Question

I'm struggling with this problem.

lim h->0 of (sin(t+h)-sin(t))/h)

Answer 1

looks like a first principles derivative problem

Answer 2

So (sin(t+0)-1)/0... But what do i do with the sin(t)??

Answer 3

This is pretty much the proof of f'(sinx) = cosx.
You have to use:
sin(t+h) = sintcosh+sinhcost

Answer 4

\[\lim_{h->0} \frac{sin(t+h)-sin(t)}{h}\]
\[\lim_{h->0} \frac{(sin(h)cos(t)+sin(t)cos(h))-sin(t)}{h}\]
\[\lim_{h->0} \frac{sin(h)cos(t)+sin(t)(cos(h)-1)}{h}\]
\[\lim_{h->0}\left( cos(t)\frac{sin(h)}{h}+sin(t)\frac{(cos(h)-1)}{h} \right)\]
\[cos(t)\frac{sin(0)}{0}+sin(t)\frac{(cos(0)-1)}{0}\]

Answer 5

\[\lim_{h->0}\frac{\sin(t+h) -\sin(t)}{h} \rightarrow \lim_{h->0}\frac{sintcosh+sinhcost - sint}{h}\]

Now you factorize sint. And split it...
\[\lim_{h->0} \frac{sint(\cosh-1)}{h} + \lim_{h->0}\frac{\sinh}{h} cost\]

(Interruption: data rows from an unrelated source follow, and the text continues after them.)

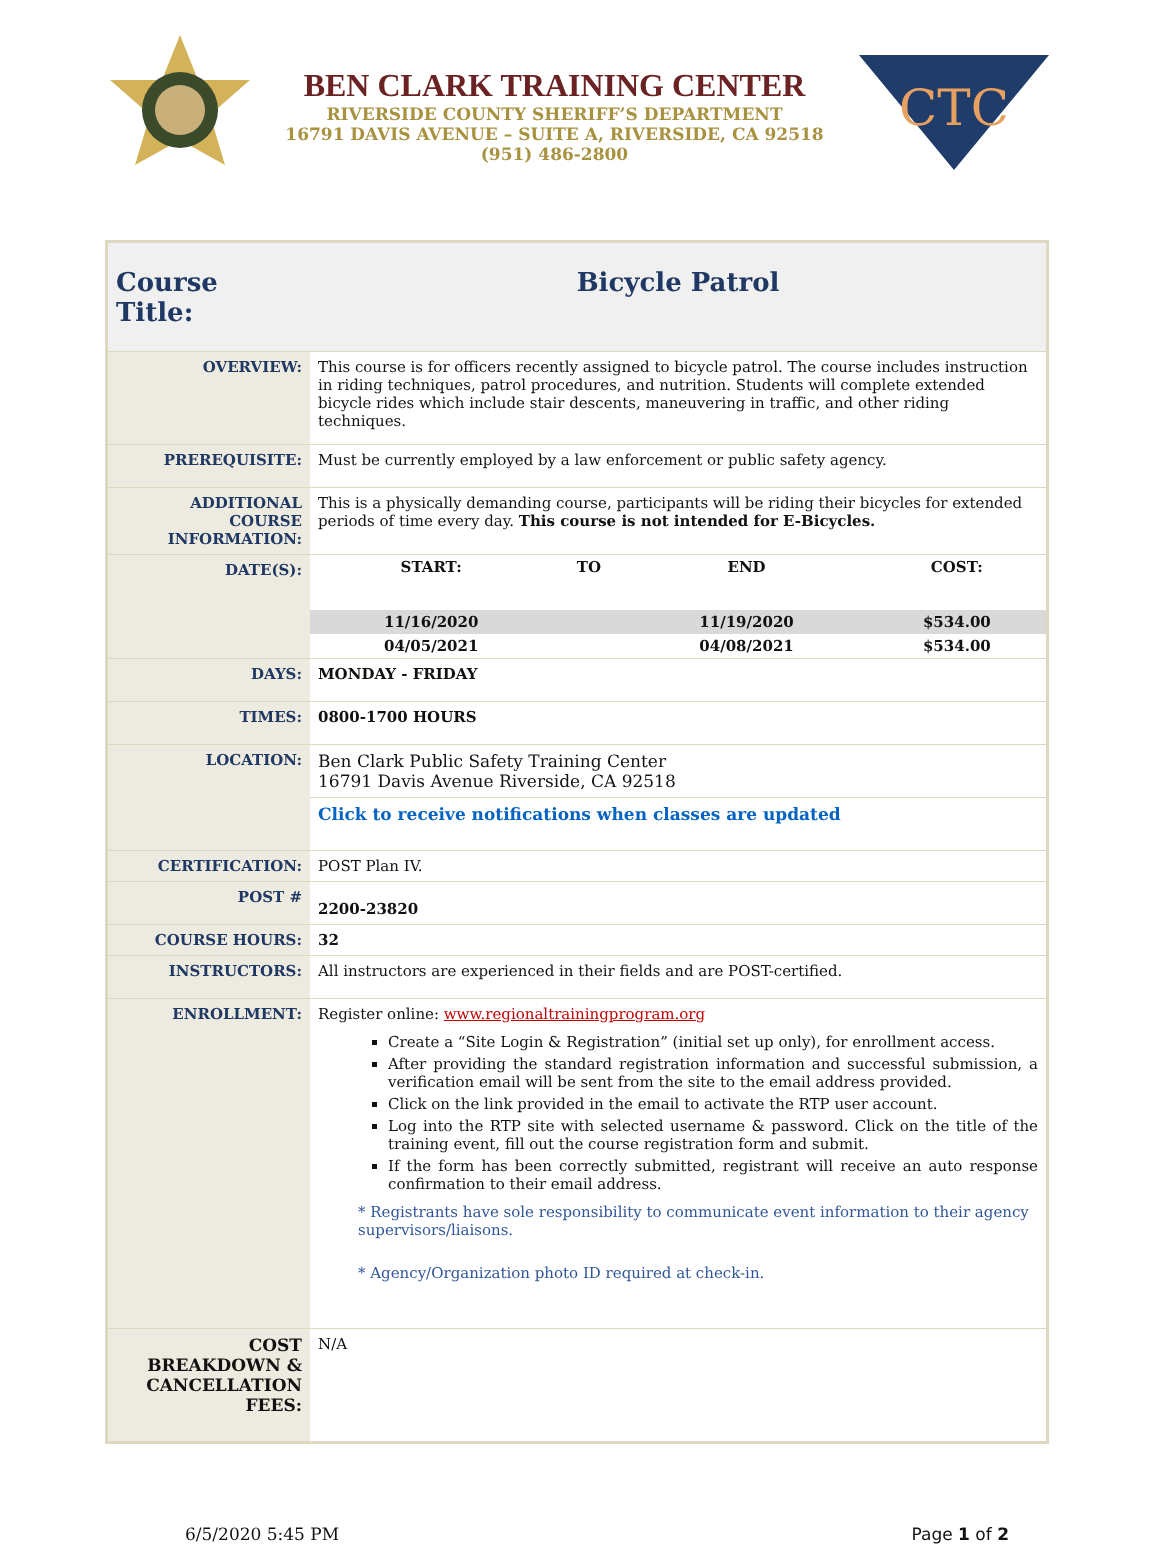BEN CLARK TRAINING CENTER
RIVERSIDE COUNTY SHERIFF’S DEPARTMENT
16791 DAVIS AVENUE – SUITE A, RIVERSIDE, CA 92518
(951) 486-2800
CTC
| Course Title: | Bicycle Patrol |
| OVERVIEW: | This course is for officers recently assigned to bicycle patrol. The course includes instruction in riding techniques, patrol procedures, and nutrition. Students will complete extended bicycle rides which include stair descents, maneuvering in traffic, and other riding techniques. |
| PREREQUISITE: | Must be currently employed by a law enforcement or public safety agency. |
| ADDITIONAL COURSE INFORMATION: | This is a physically demanding course, participants will be riding their bicycles for extended periods of time every day. This course is not intended for E-Bicycles. |
| DATE(S): | / START: / TO / END / COST: / / 11/16/2020 / / 11/19/2020 / $534.00 / / 04/05/2021 / / 04/08/2021 / $534.00 / |
| DAYS: | MONDAY - FRIDAY |
| TIMES: | 0800-1700 HOURS |
| LOCATION: | Ben Clark Public Safety Training Center 16791 Davis Avenue Riverside, CA 92518 Click to receive notifications when classes are updated |
| CERTIFICATION: | POST Plan IV. |
| POST # | 2200-23820 |
| COURSE HOURS: | 32 |
| INSTRUCTORS: | All instructors are experienced in their fields and are POST-certified. |
| ENROLLMENT: | Register online: www.regionaltrainingprogram.org Create a “Site Login & Registration” (initial set up only), for enrollment access. After providing the standard registration information and successful submission, a verification email will be sent from the site to the email address provided. Click on the link provided in the email to activate the RTP user account. Log into the RTP site with selected username & password. Click on the title of the training event, fill out the course registration form and submit. If the form has been correctly submitted, registrant will receive an auto response confirmation to their email address. * Registrants have sole responsibility to communicate event information to their agency supervisors/liaisons. * Agency/Organization photo ID required at check-in. |
| COST BREAKDOWN & CANCELLATION FEES: | N/A |
6/5/2020 5:45 PM Page 1 of 2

Now you can pull outside the sint over there and multiply by "h", sinh/h is 1, cost you bring it outside the limit, and you get "cost"

Answer 6

they tend to apply the "squuze" thrm to this to suggest that those limits go to what they need to

Answer 7

*squeeze

Answer 8

ALFIE, "sinh/h is 1". This is wrong. Sinh/h is not 1.....???wtf

Answer 9

lim for h -> 0 of sinh/h is 1.

Answer 10

Proof is...:
sinx < x < tgx
sinx < x < sinx/cosx
divide by sinx..
1 < x/sinx < 1/cosx
cosx < sinx/x < 1.
For the limit of x -> 0... according to the squeeze theorem... sinx/x = 1...
Same stuff at your problem, just different name of variable.

Answer 11

Okay wow thanks.

I have trouble seeing what to do after here:

sint cosh+cost sinh-sint/h

On my test tomorrow, I'm afraid I wouldn't have seen the need to split and factor. Tricky...